After a node in the MindSpore federated learning cluster goes offline, you can keep the cluster online without exiting the training task. After the node is restarted, you can resume the training task. Currently, MindSpore supports disaster recovery for Server nodes (except Server 0).

To enable disaster recovery, the fields below should be added to the config.json set by config_file_path:

{
    "recovery": {
        "storage_type": 1,
        "storge_file_path": "config.json"
    }
}
  • recovery: If this field is set, the disaster recovery feature is enabled.

  • storage_type: Persistent storage type. Only 1 is supported currently which represents file storage.

  • storage_file_path: The recovery file path.
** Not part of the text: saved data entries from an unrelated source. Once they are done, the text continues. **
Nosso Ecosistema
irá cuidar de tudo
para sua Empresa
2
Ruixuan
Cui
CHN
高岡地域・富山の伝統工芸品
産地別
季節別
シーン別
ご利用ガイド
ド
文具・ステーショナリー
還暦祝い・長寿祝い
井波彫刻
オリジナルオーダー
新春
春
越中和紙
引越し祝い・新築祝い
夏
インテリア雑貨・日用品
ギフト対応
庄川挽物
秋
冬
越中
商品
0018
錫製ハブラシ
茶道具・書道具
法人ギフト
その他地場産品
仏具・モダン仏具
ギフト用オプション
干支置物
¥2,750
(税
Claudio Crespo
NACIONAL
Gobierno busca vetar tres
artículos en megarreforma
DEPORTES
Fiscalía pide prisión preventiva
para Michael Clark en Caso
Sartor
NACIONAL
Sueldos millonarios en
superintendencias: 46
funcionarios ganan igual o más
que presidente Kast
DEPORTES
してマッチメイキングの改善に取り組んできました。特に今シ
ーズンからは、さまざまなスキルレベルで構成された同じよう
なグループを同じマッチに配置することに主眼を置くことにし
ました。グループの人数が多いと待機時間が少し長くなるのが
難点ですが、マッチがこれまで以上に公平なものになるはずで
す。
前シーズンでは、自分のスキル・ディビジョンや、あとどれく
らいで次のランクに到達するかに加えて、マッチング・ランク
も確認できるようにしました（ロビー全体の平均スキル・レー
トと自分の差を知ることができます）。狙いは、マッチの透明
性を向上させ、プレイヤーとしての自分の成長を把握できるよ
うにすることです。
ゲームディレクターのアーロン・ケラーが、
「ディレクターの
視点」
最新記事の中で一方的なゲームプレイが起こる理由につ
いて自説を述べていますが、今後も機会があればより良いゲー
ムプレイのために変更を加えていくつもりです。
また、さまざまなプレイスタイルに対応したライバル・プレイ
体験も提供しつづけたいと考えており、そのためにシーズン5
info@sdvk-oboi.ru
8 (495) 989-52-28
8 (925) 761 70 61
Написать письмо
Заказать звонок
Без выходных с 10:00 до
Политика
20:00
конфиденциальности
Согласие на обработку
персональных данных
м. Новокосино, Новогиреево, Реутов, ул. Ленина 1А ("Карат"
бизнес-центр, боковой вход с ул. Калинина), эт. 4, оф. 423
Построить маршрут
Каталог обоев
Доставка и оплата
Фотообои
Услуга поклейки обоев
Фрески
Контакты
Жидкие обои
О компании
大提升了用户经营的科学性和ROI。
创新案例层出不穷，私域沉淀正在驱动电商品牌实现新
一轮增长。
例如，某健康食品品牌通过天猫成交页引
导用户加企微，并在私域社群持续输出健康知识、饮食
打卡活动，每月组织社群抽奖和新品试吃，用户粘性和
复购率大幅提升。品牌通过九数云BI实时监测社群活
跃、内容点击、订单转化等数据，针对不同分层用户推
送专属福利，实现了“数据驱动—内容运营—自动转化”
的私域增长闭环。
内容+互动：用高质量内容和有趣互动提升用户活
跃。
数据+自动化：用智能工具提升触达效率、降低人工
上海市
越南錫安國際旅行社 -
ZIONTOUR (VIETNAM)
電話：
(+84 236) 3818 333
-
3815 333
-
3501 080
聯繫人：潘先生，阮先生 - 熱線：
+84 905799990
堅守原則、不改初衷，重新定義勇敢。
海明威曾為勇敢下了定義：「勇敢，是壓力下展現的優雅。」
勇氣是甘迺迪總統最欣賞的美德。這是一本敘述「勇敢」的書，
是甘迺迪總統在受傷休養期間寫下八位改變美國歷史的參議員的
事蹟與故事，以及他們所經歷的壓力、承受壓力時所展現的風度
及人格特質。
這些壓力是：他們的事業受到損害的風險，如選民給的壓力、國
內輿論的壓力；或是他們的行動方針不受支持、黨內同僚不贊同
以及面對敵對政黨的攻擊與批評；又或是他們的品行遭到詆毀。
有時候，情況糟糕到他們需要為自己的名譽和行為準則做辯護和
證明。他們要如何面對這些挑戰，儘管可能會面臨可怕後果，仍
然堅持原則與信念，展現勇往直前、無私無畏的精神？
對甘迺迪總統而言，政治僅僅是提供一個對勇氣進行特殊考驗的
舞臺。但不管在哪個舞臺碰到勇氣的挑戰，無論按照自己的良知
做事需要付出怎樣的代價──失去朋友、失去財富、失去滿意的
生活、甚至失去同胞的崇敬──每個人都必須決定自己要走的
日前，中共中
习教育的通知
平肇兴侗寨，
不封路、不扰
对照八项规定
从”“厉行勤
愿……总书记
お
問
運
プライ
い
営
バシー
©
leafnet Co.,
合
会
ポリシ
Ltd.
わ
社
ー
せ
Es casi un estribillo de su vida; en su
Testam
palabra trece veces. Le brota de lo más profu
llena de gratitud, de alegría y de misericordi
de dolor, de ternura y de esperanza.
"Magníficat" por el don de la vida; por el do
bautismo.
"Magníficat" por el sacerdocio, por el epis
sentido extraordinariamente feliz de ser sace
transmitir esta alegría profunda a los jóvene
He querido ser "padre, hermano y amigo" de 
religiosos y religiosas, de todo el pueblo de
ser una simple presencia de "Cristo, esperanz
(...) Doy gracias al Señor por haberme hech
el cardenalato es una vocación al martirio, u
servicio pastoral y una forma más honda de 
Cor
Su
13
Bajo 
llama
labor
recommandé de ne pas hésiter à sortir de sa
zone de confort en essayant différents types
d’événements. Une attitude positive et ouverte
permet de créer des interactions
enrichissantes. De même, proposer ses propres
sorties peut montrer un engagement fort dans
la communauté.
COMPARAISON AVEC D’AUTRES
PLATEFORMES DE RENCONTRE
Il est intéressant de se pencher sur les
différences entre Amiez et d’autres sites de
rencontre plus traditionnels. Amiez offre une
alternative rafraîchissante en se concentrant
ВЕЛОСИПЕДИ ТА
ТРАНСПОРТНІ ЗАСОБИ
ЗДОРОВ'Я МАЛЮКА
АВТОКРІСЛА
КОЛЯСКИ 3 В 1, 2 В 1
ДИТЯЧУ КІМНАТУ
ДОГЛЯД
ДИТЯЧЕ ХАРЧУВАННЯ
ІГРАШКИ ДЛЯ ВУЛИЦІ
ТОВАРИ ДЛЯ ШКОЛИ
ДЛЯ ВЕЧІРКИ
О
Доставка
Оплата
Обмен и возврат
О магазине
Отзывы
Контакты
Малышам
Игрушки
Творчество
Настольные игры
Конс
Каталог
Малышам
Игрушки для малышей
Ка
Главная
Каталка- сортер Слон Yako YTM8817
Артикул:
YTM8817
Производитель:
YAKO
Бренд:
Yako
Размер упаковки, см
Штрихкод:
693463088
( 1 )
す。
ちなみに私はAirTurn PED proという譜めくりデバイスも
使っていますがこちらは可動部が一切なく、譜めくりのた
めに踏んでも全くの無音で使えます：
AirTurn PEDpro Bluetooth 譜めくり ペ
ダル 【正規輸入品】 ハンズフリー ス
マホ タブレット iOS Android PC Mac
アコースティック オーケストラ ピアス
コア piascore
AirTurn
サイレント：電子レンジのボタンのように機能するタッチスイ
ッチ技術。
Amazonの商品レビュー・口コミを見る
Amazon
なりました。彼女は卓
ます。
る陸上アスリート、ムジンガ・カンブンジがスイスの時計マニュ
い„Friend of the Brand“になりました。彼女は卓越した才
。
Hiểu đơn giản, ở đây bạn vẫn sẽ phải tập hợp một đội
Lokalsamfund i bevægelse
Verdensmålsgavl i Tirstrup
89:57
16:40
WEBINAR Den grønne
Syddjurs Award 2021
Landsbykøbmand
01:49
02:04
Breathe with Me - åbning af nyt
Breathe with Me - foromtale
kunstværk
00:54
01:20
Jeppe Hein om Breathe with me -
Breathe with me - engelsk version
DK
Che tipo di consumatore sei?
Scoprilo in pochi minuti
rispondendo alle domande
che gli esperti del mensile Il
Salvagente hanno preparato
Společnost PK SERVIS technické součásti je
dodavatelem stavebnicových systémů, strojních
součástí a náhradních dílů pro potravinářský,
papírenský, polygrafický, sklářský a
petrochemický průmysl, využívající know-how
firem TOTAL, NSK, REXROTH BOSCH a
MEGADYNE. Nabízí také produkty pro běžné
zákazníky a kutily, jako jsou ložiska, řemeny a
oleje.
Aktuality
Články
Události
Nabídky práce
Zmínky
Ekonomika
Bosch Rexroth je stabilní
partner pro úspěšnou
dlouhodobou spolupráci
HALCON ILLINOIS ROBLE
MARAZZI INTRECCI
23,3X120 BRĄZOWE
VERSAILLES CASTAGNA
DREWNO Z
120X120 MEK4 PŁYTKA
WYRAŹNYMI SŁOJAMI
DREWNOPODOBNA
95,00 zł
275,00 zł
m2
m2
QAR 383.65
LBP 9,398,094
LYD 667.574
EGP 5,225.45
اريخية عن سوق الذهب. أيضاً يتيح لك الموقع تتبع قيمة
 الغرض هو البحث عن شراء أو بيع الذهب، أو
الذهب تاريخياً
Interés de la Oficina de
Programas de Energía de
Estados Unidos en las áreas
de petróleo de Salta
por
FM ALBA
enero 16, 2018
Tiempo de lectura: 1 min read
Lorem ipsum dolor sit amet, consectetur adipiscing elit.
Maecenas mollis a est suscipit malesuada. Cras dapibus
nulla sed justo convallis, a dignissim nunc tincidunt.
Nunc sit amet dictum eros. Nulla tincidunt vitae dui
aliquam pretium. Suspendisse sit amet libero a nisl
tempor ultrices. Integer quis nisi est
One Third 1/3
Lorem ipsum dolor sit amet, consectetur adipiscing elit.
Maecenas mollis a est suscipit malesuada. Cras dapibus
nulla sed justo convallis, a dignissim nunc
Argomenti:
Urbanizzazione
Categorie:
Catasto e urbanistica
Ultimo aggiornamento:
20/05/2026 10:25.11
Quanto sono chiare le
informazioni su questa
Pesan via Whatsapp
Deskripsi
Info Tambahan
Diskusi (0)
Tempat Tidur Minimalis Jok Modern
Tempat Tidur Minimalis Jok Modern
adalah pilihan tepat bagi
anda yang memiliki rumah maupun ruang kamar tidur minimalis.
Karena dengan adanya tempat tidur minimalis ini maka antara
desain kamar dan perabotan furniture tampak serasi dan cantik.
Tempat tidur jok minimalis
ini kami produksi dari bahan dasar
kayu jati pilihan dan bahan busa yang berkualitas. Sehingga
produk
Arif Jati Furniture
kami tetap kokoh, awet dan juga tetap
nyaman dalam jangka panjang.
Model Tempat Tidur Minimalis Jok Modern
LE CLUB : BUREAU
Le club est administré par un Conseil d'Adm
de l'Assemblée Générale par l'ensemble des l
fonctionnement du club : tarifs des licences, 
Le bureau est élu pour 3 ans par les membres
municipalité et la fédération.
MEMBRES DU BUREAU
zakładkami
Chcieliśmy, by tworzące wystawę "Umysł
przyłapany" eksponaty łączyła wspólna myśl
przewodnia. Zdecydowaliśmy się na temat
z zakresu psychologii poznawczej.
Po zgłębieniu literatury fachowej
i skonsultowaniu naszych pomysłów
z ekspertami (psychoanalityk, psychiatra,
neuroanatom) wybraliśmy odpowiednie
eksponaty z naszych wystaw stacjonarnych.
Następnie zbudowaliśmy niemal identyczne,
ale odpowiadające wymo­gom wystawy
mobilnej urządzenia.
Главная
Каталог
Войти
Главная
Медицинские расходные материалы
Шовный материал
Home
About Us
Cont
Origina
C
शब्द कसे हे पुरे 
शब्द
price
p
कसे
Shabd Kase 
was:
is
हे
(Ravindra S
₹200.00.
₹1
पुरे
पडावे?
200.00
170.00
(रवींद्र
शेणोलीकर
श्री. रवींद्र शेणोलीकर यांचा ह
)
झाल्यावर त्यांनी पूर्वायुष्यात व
The node restart command is similar to the scale-out command. After the node is manually brought offline, run the following command:

python run_mobile_server.py --scheduler_ip=192.168.216.124 --scheduler_port=6667 --fl_server_port=6673 --server_num=6 --start_fl_job_threshold=8 --local_server_num=1

This command indicates that the Server is restarted. The federated learning service port number is 6673.

MindSpore does not support disaster recovery after the auto scaling command is successfully delivered and before the scaling service is complete.

After recovery, the restarted node’s MS_NODE_ID variable should be the same as the one which exited in exception to ensure the networking recovery.